→ Directions for this task
Below are the records; give again exactly the line with "(183, 254) = (300, 86): grey", the line with "(238, 217) = (389, 89): none", and each line that lies between them, and nothing besides.

→ Data for review
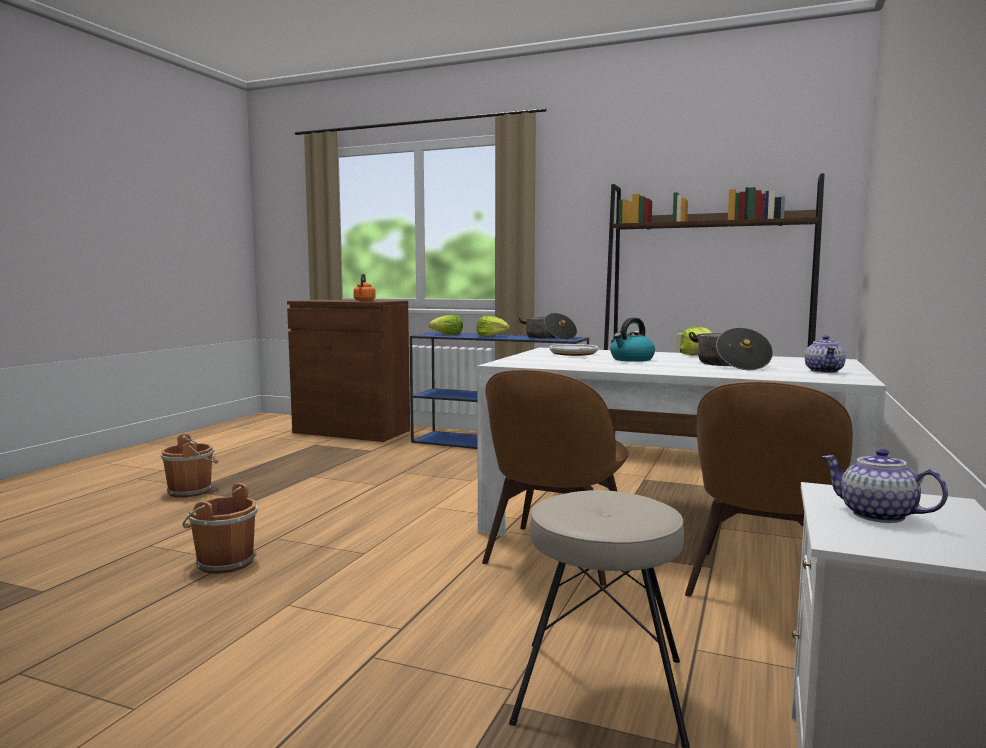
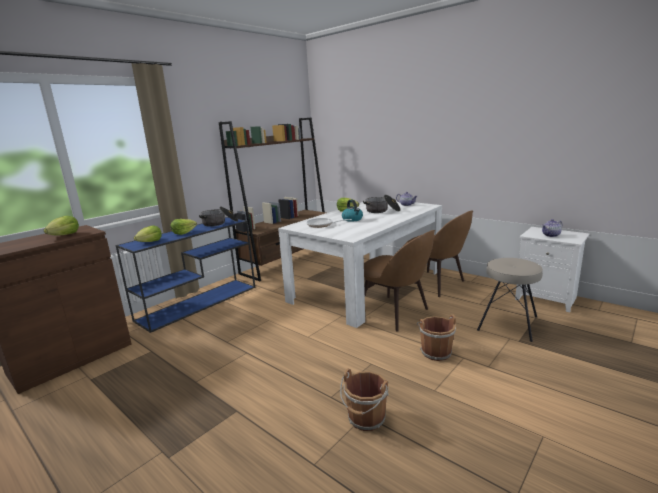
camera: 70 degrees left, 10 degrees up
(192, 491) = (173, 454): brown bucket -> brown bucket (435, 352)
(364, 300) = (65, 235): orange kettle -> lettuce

--

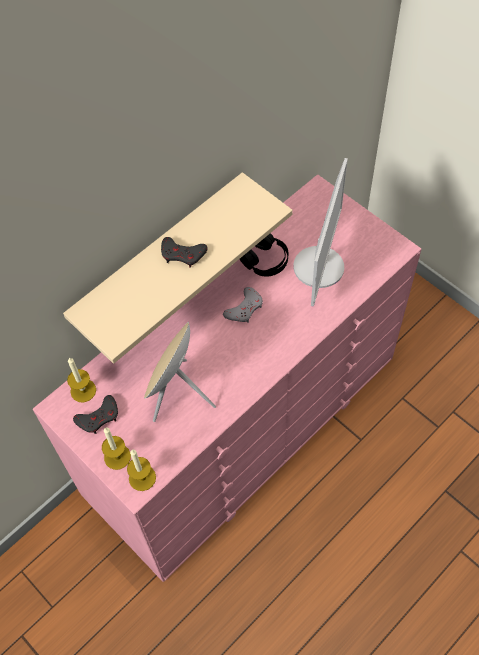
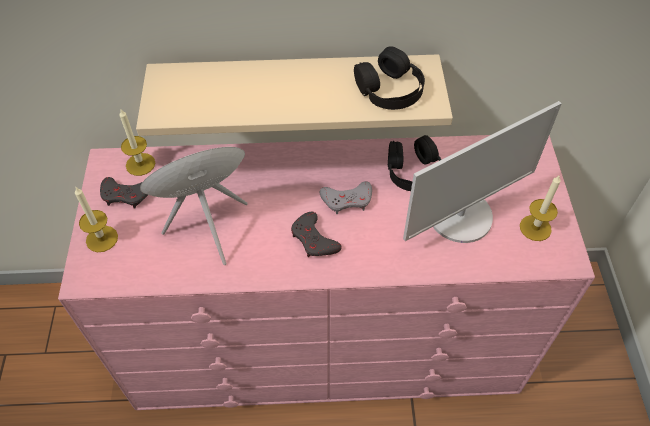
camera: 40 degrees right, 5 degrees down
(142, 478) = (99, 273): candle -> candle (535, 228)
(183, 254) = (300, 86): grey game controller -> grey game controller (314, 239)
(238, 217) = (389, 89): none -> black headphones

→ Reply
(183, 254) = (300, 86): grey game controller -> grey game controller (314, 239)
(238, 217) = (389, 89): none -> black headphones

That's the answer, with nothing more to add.